Four-year-old me has her hands between her wet legs. She hears her mother’s pounding feet approach the kitchen. Four-year-old me attempts to hide the puddle on the floor with her feet but she can’t reach without sliding off the cooler or bench. Mother rounds the corner and returns the sack to its spot by the wall. She hasn’t seen me, maybe she won’t see it at all, four-year-old me thinks. But my mother must have smelled it because she snaps her head around suddenly and looks at me. “Did you piss yourself?” she roars. Four-year-old me doesn’t even know what that word means, but she can tell by her mother’s tone that she had better not say yes.

EMDR couldn’t retrieve any more of that memory, but it was enough to help me see outside the loop. I had spent the whole weekend nurturing this hurt inner child. Now it was time to champion for it. I had chosen “I am okay as I am” as my positive cognition for this one. So, I watched four-year-old me transform into adult me the moment she hopped down from her seat. I stood toe-to-toe against my mother and said, “I am okay as I am.” Then, just because my hand had been between my wet legs, I added, “Here, have some piss, bitch.” I flicked my urine in her face at that, then picked up four-year-old me and carried her out of that house.

Lessons Learned From Processing My Trauma

I used my imagination in EMDR to give that hurt child new information to escape its loop. And for a few days afterwards, that memory would come at me and I would say to it, “I got you, Baby Girl, and I got that b**** for you too.” I reminded it of the new version of “What happened next,” which is the fastest and most effective tool for escaping such looping memories. The pain slowly dissolved as it got the message that it was finally free from its loop.
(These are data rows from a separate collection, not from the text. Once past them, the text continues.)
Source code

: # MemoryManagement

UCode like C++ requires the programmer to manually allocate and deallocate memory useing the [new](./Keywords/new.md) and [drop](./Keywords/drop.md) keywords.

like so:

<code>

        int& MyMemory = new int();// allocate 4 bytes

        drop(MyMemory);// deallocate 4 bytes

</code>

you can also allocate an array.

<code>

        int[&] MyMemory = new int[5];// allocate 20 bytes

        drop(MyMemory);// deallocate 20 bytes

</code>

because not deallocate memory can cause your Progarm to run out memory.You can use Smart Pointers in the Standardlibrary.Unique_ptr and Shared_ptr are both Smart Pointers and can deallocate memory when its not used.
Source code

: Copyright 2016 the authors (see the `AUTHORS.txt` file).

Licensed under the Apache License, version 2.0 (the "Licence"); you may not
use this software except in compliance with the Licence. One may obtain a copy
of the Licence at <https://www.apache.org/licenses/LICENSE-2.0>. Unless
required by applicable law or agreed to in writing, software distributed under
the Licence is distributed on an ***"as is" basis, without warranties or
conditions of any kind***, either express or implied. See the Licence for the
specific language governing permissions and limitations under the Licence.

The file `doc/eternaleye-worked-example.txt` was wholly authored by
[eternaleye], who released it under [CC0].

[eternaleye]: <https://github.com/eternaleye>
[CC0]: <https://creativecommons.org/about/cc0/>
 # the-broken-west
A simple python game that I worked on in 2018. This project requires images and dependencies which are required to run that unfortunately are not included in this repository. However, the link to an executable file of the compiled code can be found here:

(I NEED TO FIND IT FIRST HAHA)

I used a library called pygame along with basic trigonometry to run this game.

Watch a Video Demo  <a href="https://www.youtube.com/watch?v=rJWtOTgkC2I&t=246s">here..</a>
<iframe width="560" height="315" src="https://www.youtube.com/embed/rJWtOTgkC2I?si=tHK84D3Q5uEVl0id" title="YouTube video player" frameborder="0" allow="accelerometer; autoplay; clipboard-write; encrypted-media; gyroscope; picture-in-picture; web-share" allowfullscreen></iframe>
I shared what processing my age four trauma was like for me in EMDR because for whatever reason, it was the easiest of all the traumas I worked through. It was my crash course on the importance of inner child work, reparenting, and practicing self-compassion. I had gone my whole life doing none of it. And so, all those years I had been perpetuating the abuse on all my childhood traumas purely by telling each memory “It was a long time ago, get over it.” No wonder I never grew until I finally started healing.